• DIRECTIONS: Copy word for word the part of the records that opens with the line containing "scientific name: Ganoderma applanatum" and closes with the line containing "genus: Vespula", including both of those lines.

• LISTED ENTRIES:
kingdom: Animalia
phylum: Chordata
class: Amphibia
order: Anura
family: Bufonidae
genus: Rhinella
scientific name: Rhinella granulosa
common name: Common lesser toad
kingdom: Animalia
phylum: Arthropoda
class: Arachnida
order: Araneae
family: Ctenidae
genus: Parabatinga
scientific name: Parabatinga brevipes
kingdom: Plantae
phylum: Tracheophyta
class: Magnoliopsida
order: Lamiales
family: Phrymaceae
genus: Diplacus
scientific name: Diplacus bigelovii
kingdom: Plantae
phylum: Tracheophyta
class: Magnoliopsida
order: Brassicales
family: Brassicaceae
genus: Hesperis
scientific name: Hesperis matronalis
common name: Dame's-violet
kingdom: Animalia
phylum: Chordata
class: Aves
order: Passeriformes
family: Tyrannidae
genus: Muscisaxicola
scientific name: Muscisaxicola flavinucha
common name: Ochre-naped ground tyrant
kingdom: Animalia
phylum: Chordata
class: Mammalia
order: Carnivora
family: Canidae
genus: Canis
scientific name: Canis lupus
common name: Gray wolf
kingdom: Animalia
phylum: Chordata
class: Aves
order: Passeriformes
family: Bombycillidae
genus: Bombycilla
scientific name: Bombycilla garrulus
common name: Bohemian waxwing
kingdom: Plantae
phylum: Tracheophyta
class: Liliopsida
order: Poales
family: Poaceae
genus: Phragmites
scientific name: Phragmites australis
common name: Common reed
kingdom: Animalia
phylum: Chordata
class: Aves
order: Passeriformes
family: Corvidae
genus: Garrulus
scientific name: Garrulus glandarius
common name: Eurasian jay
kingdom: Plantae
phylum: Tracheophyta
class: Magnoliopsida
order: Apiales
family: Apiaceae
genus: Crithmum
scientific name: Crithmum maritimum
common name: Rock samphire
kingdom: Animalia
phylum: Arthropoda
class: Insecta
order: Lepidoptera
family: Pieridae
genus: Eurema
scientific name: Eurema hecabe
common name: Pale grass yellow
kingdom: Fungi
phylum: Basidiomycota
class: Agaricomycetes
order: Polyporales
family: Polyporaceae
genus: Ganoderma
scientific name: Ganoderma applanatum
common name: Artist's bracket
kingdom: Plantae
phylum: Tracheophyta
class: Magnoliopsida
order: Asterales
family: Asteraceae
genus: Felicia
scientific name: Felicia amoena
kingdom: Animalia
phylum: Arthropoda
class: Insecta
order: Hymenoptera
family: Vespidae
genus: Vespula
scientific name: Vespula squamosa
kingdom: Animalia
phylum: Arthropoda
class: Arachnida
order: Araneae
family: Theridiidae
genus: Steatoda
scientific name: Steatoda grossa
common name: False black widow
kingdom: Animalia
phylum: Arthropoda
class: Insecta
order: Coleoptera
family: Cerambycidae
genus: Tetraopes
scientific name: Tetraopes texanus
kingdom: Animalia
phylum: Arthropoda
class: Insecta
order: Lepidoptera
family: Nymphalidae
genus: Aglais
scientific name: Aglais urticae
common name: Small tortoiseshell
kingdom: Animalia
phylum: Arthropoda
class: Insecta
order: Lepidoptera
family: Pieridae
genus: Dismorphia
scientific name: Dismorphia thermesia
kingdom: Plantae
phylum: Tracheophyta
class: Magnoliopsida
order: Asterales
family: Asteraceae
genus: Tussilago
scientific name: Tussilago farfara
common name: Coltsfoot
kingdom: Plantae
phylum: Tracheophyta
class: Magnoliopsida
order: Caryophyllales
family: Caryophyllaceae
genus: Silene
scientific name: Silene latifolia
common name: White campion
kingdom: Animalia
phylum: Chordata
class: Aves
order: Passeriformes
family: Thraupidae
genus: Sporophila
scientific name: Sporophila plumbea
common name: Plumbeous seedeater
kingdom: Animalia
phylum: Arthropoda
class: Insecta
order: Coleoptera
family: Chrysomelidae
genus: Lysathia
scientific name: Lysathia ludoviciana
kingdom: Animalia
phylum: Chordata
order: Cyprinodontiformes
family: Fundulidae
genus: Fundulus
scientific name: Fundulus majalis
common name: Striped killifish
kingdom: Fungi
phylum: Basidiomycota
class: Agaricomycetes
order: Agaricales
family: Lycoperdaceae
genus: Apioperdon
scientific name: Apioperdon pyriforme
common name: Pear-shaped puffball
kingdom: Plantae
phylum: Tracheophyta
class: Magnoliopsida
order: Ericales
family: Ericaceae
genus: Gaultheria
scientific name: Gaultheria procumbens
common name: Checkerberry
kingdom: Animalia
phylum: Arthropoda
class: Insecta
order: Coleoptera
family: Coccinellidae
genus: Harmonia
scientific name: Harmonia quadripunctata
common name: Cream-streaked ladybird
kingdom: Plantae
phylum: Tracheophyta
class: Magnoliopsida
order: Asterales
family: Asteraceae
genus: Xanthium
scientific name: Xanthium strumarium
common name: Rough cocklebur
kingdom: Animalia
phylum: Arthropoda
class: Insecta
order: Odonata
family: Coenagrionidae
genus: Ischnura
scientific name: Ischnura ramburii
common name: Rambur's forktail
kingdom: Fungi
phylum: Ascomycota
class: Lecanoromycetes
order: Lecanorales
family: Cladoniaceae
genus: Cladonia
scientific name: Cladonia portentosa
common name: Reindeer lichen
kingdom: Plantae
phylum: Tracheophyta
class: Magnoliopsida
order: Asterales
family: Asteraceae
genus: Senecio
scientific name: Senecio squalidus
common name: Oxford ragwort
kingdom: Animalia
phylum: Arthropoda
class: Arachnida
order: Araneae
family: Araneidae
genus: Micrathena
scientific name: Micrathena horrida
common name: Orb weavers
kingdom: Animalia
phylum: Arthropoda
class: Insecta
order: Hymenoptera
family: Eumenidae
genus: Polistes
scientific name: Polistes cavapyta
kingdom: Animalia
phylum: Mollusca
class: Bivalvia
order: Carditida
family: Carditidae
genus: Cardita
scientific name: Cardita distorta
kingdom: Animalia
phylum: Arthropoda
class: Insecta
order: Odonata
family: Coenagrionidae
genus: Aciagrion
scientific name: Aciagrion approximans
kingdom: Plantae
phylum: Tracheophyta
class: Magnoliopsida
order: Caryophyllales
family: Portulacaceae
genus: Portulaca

• WRITTEN RESPONSE:
scientific name: Ganoderma applanatum
common name: Artist's bracket
kingdom: Plantae
phylum: Tracheophyta
class: Magnoliopsida
order: Asterales
family: Asteraceae
genus: Felicia
scientific name: Felicia amoena
kingdom: Animalia
phylum: Arthropoda
class: Insecta
order: Hymenoptera
family: Vespidae
genus: Vespula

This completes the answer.